The cornerstone of treatment for AVWS is to treat the underlying disorder. However, in the case of AVWS secondary to a monoclonal gammopathy, when the patient does not meet criteria for multiple myeloma or LPL, treatment remains focused on prevention and treatment of bleeding. The monoclonal gammopathy itself is usually only treated once criteria for multiple myeloma or LPL are met. One case report of AVWS associated with IgG-MGUS showed no response to treatment with rituximab [17]. However, one case report of AVWS secondary to IgG-MGUS reported successful treatment of the AVWS with normalization of vWF levels and activity using bortezomib and dexamethasone [18]. However, this was a single case and whether or not one should treat the presumed plasma cell dyscrasia underlying a monoclonal gammopathy of undetermined significance causing AVWS remains a topic for future research.
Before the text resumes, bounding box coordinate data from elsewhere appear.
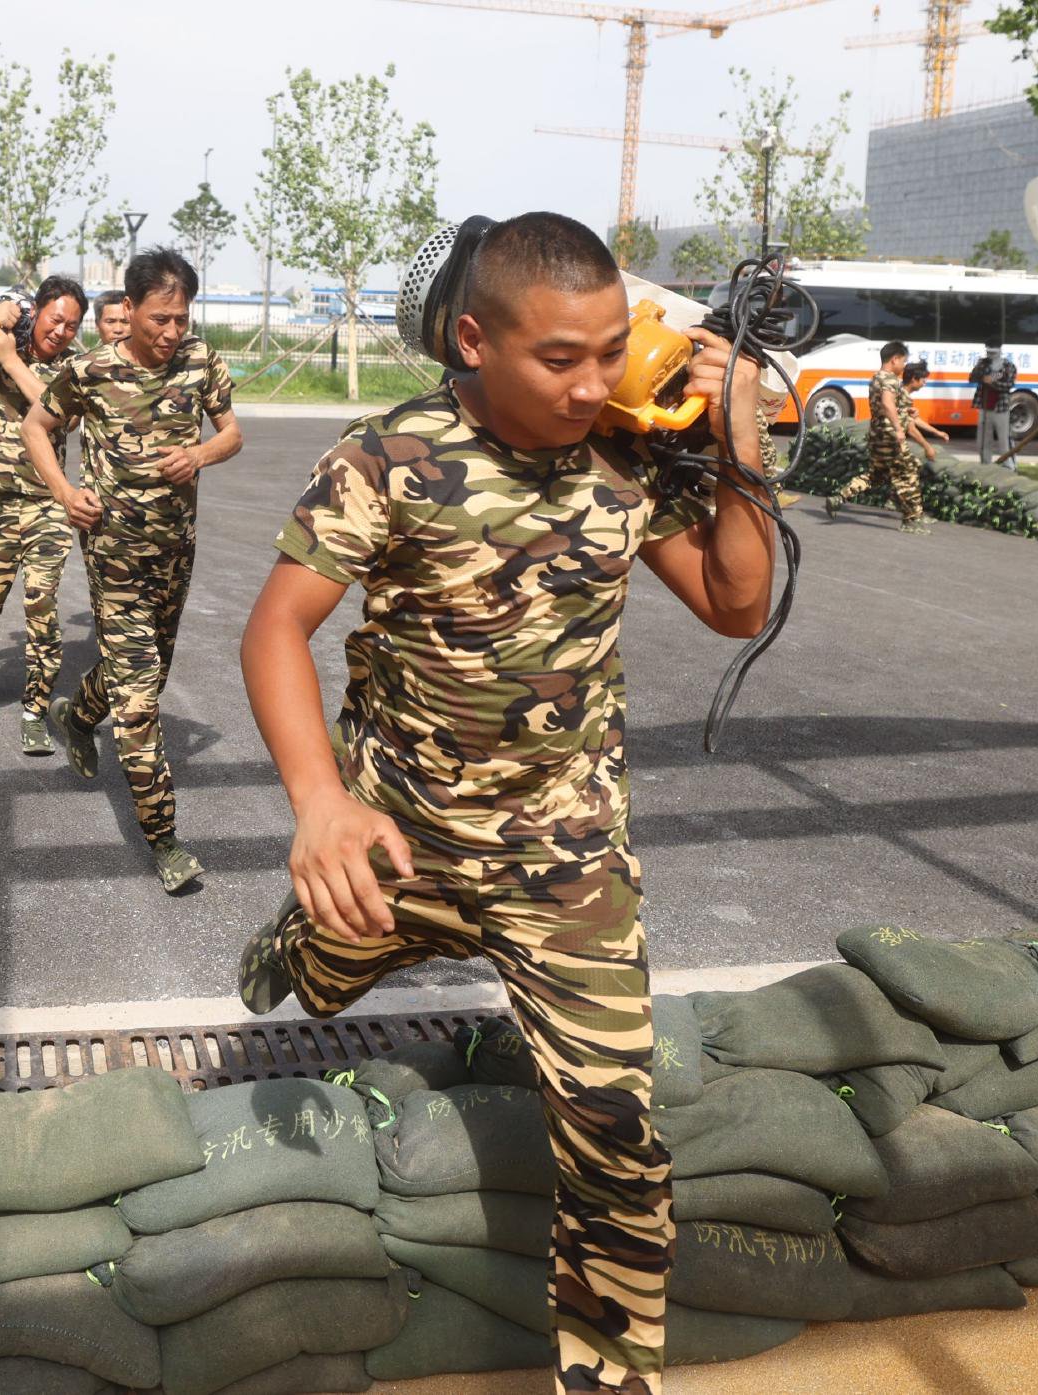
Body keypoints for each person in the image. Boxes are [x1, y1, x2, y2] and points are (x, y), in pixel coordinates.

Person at [232, 212, 776, 1394]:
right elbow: (277, 625)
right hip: (399, 837)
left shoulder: (630, 456)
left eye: (605, 351)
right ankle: (295, 947)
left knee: (615, 1132)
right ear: (472, 340)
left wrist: (738, 452)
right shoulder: (387, 458)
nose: (591, 385)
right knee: (318, 980)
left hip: (563, 853)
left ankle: (607, 1375)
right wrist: (317, 804)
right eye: (557, 360)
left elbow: (735, 606)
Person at [22, 248, 243, 894]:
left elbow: (233, 434)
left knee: (143, 676)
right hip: (113, 553)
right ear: (130, 309)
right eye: (161, 319)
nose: (173, 331)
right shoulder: (91, 372)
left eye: (182, 318)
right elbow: (38, 427)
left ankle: (75, 715)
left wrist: (201, 452)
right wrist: (65, 492)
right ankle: (165, 839)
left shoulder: (202, 361)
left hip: (176, 549)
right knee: (141, 701)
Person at [0, 276, 88, 752]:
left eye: (72, 324)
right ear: (36, 312)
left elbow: (62, 416)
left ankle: (34, 711)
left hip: (46, 506)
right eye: (55, 319)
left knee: (42, 608)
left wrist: (11, 360)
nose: (62, 331)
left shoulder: (75, 367)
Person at [825, 341, 928, 534]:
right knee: (907, 474)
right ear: (894, 359)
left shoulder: (876, 378)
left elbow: (888, 405)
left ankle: (840, 497)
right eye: (903, 361)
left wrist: (906, 412)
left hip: (876, 435)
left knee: (876, 474)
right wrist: (898, 428)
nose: (904, 366)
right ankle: (911, 520)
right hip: (890, 436)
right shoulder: (889, 379)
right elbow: (887, 403)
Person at [969, 336, 1018, 465]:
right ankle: (985, 464)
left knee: (1003, 439)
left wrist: (991, 381)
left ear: (1000, 351)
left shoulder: (1008, 366)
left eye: (993, 353)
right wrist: (983, 372)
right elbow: (972, 378)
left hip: (1001, 408)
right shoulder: (983, 363)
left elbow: (1008, 384)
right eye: (989, 352)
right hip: (984, 407)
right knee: (983, 440)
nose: (991, 355)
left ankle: (1009, 466)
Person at [899, 358, 950, 463]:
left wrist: (937, 432)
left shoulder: (901, 392)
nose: (924, 383)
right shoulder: (903, 397)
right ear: (914, 379)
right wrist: (927, 447)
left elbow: (914, 419)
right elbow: (911, 429)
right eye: (923, 380)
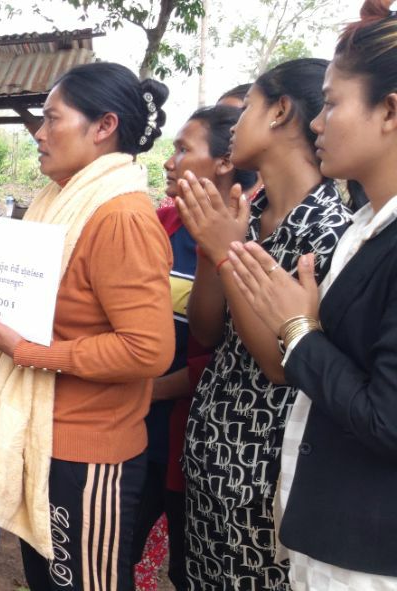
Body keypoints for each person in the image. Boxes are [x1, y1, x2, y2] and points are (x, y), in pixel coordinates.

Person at [0, 62, 175, 591]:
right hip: (44, 440)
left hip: (88, 453)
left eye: (52, 119)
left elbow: (148, 350)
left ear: (104, 126)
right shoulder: (59, 204)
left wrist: (28, 351)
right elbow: (48, 316)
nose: (39, 133)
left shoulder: (119, 216)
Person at [223, 2, 397, 587]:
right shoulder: (366, 228)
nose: (317, 124)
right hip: (324, 537)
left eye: (331, 104)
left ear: (389, 111)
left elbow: (388, 419)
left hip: (368, 560)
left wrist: (297, 330)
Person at [175, 58, 352, 590]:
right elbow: (207, 331)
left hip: (267, 469)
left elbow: (281, 364)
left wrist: (227, 253)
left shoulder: (330, 232)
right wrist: (211, 245)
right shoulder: (248, 216)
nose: (235, 125)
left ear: (279, 111)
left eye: (247, 107)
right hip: (212, 451)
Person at [131, 105, 258, 590]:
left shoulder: (251, 237)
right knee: (112, 554)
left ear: (225, 162)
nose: (169, 161)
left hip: (195, 441)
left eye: (184, 149)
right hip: (138, 431)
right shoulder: (161, 224)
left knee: (189, 570)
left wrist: (149, 390)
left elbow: (228, 353)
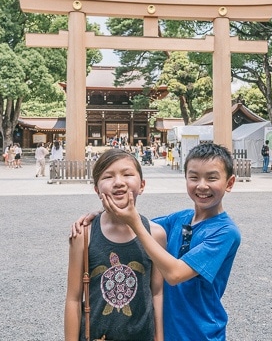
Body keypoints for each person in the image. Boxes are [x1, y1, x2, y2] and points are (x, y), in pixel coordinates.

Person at [73, 143, 241, 340]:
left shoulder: (225, 232)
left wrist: (133, 221)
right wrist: (103, 214)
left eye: (212, 178)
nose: (202, 185)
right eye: (194, 177)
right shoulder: (179, 219)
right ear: (186, 179)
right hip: (165, 330)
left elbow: (175, 274)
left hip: (200, 331)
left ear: (229, 183)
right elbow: (134, 226)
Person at [64, 148, 166, 341]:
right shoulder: (84, 235)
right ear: (96, 189)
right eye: (108, 176)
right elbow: (73, 298)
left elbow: (157, 292)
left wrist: (159, 337)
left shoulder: (157, 234)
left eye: (127, 174)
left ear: (142, 185)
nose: (119, 182)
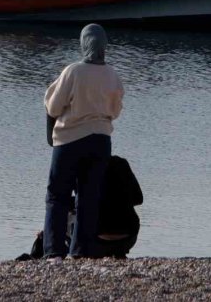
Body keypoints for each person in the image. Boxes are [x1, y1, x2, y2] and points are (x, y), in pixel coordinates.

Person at [43, 23, 124, 259]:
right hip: (101, 141)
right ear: (104, 46)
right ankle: (79, 252)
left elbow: (53, 106)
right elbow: (116, 111)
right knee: (89, 197)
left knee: (57, 195)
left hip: (70, 139)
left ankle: (53, 252)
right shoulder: (113, 75)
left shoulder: (73, 71)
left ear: (83, 44)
Our case adds to the evidence that it should be considered, although it is important to note that the CaRD treatment may have predisposed our patient to the development of invasive aspergillosis. This highlights the need to consider the risks of treatment and weigh them against the benefits.
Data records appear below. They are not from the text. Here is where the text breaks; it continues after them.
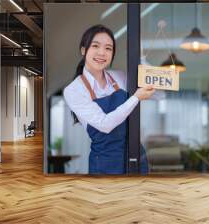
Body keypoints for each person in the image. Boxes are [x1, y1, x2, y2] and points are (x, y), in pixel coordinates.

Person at [63, 24, 155, 175]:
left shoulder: (120, 77)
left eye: (108, 48)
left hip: (136, 157)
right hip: (105, 163)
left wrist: (143, 62)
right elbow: (105, 124)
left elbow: (159, 94)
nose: (102, 53)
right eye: (95, 46)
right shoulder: (73, 90)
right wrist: (135, 98)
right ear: (83, 50)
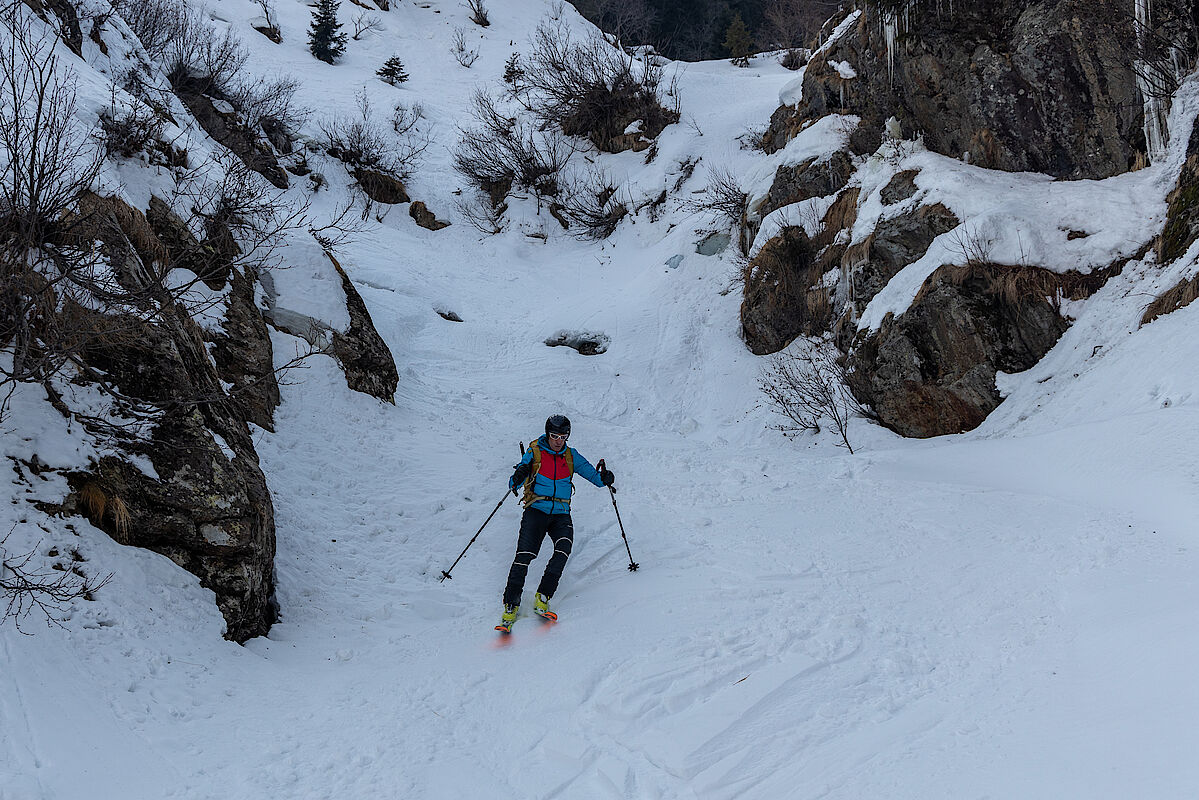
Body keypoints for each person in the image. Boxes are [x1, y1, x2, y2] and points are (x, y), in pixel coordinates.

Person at [499, 414, 614, 630]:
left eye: (563, 436)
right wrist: (518, 477)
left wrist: (606, 478)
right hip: (536, 510)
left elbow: (595, 478)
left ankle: (543, 595)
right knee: (524, 556)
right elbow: (515, 479)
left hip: (560, 512)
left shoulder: (571, 456)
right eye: (555, 436)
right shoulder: (535, 452)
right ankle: (511, 604)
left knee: (563, 548)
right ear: (547, 433)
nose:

In summary, distinguishing between inherited von Willebrand disease and acquired von Willebrand syndrome is an important diagnostic step in the patient presenting with von Willebrand factor abnormalities. This case teaches that AVWS may go unrecognized and delay effective treatment, that treating underlying lymphoproliferative disorders can effectively cure AVWS, and that one must weigh the risks and benefits carefully before proceeding with such treatment. Prevention and treatment of bleeding in AVWS secondary to an IgM or IgG monoclonal gammopathy can be accomplished with DDAVP and/or vWF/factor VIII replacement products. IVIG is an option that appears to be effective only in cases secondary to IgG monoclonal proteins. As our case demonstrates, definitive treatment of the AVWS may be accomplished by treating the plasma cell myeloma or LPL underlying the monoclonal gammopathy, if criteria for one of these conditions are met. Future research should address whether treating the plasma cell dyscrasia even when these criteria are not met can improve outcomes in the patient with AVWS secondary to a monoclonal protein. This should especially be considered in the patient who does not respond well to the conventional management of bleeding as described above or in the patient who requires such frequent treatment that it becomes more practical to treat the underlying disease, as demonstrated by our case. The best treatment regimen in such a situation is unknown but should carefully account for potential toxicities such that treatment toxicity does not outweigh the benefit of potentially curing the AVWS. If bleeding symptoms are severe, more intense regimens may be warranted to increase the likelihood of resolving the AVWS despite their increased toxicity. More experience with these situations is needed to help clarify what regimens may be used.